More than a year ago I posed this question: What would missionaries say to a gay couple if they knocked on their door and they were interested in their message?
I am still curious about this because I think it reveals a lot about the future of the Mormon Church. Gay families exist, and they will continue to exist. As they are viewed with increasing normalcy, how will the Mormons deal with the fact that excluding them is unfavorable and looks bad? How will they treat this large pool of untapped potential converts? Will they even want to convert these families?
In my googling I stumbled across a blog that invites everyone to listen to the missionaries the next time they stop at your door. I posed my question to them. For clarity and potency sake, I did speak as if I was already married, when I will actually not be married until June (but I have been with Michael for 2 1/2 years, and June is so close!).
Are you as surprised as I am by the response? He is basically telling me that I would not only have to get divorced, but that I would want to get divorced! And though he calls it a "great sacrifice" he also refers to it as "frustrating." Furthermore, he expects me to seek out and invite the missionaries over knowing that if they do come over and I do like what they say I will have to get divorced. Frustrating is an understatement.
I realize that this is just one man's response/opinion, and that it doesn't reflect the Church or the missionaries as a whole. In fact, I think his response does not represent what would happen at all. I used to be a missionary, and while I was on my mission I never had to determine what I would do in this scenario because every gay person whose door I knocked sent me packing, but if I had stumbled across a gay family, I would not have taught them. They couldn't join the Church as a family, and therefore they couldn't be considered "progressing investigators," and so I wouldn't have taught them, and I doubt many missionaries would. This is consistent with history. I pointed out in my original post that it is not an entirely new scenario. What did missionaries do prior to 1978 when they knocked on the door of black families? Nothing. They just excused themselves and knocked on the next door. I suspect that is what would happen today as well.

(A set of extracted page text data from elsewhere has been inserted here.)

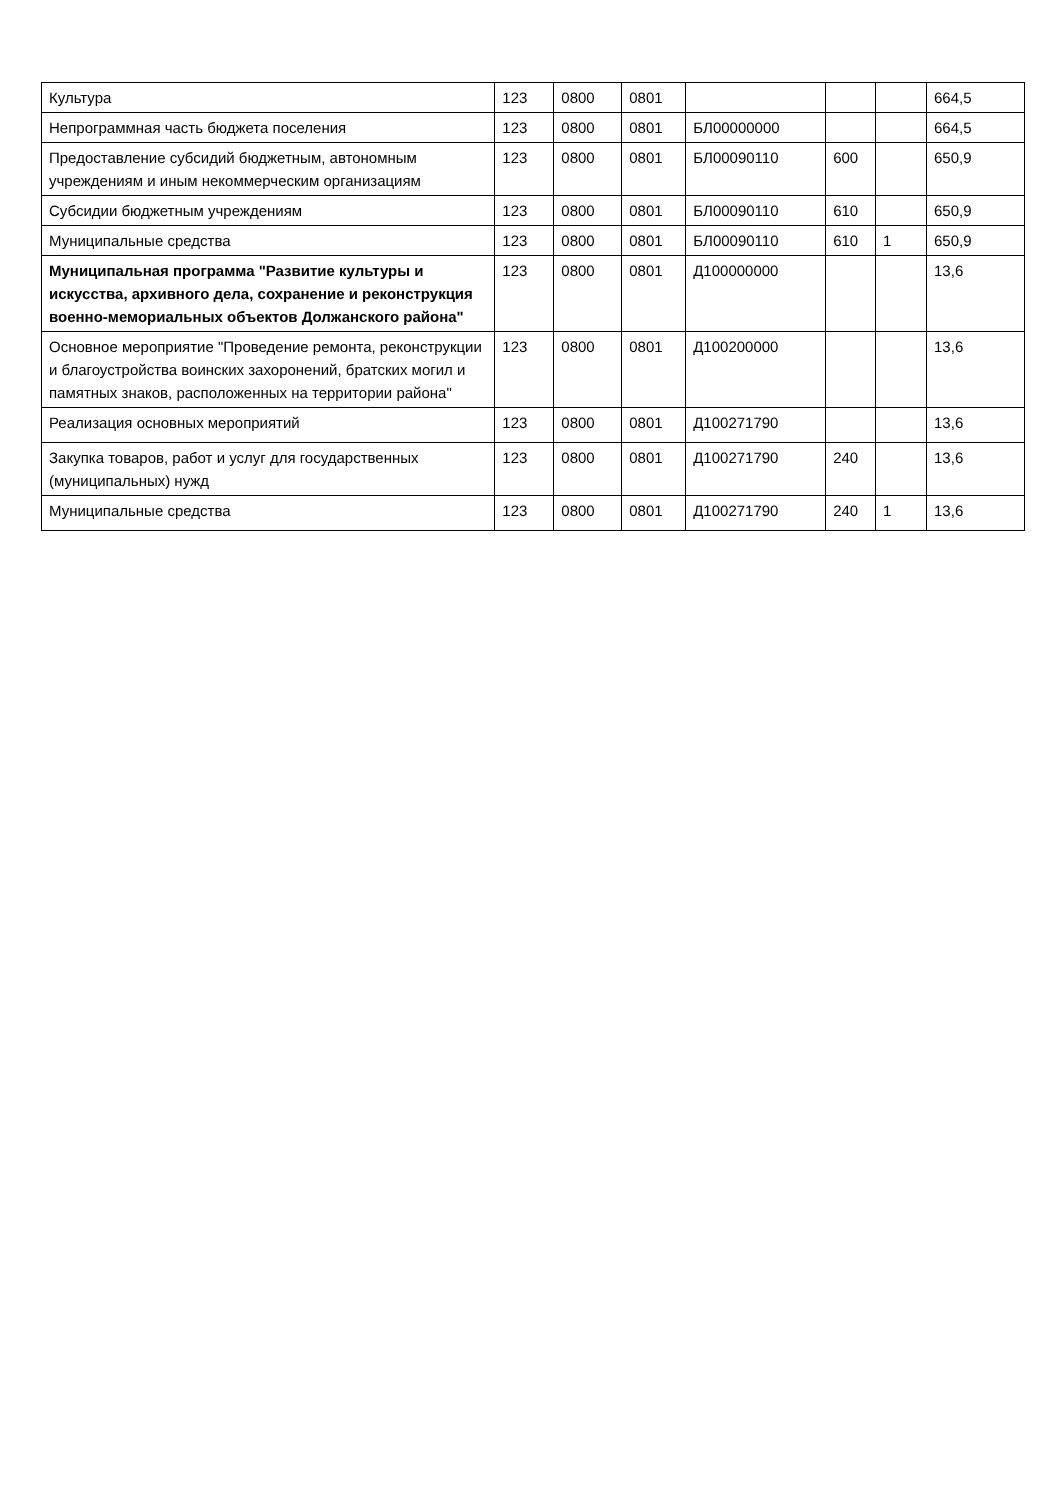| Культура | 123 | 0800 | 0801 | | | | 664,5 |
| Непрограммная часть бюджета поселения | 123 | 0800 | 0801 | БЛ00000000 | | | 664,5 |
| Предоставление субсидий бюджетным, автономным учреждениям и иным некоммерческим организациям | 123 | 0800 | 0801 | БЛ00090110 | 600 | | 650,9 |
| Субсидии бюджетным учреждениям | 123 | 0800 | 0801 | БЛ00090110 | 610 | | 650,9 |
| Муниципальные средства | 123 | 0800 | 0801 | БЛ00090110 | 610 | 1 | 650,9 |
| Муниципальная программа "Развитие культуры и искусства, архивного дела, сохранение и реконструкция военно-мемориальных объектов Должанского района" | 123 | 0800 | 0801 | Д100000000 | | | 13,6 |
| Основное мероприятие "Проведение ремонта, реконструкции и благоустройства воинских захоронений, братских могил и памятных знаков, расположенных на территории района" | 123 | 0800 | 0801 | Д100200000 | | | 13,6 |
| Реализация основных мероприятий | 123 | 0800 | 0801 | Д100271790 | | | 13,6 |
| Закупка товаров, работ и услуг для государственных (муниципальных) нужд | 123 | 0800 | 0801 | Д100271790 | 240 | | 13,6 |
| Муниципальные средства | 123 | 0800 | 0801 | Д100271790 | 240 | 1 | 13,6 |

Maybe it was unfair of me to pose this question on his blog disingenuously, but my curiosity was sincere. I think the ease and flippancy with which he responds--lacking any sort of sympathy or understanding of how painful and traumatic divorce is--actually tells us as gay people that we have failed to help Mormons like him understand our relationships. Divorce is messy, gay or straight! Custody battles, division of assets, not to mention emotional history and scarring ... He would never have said that so easily if he was counseling a man to leave his wife for conversion sake, which means he doesn't understand that my relationship with Michael is just as significant, deep, and beautiful as a straight one would be. That is what really makes me the most sad coming away from this. How can we as a community really show the LDS people that our relationships are meaningful? How can I express the seriousness with which I take my marriage vows? Because until they see all of that, they won't understand why we are valid, and why they can't just write us off.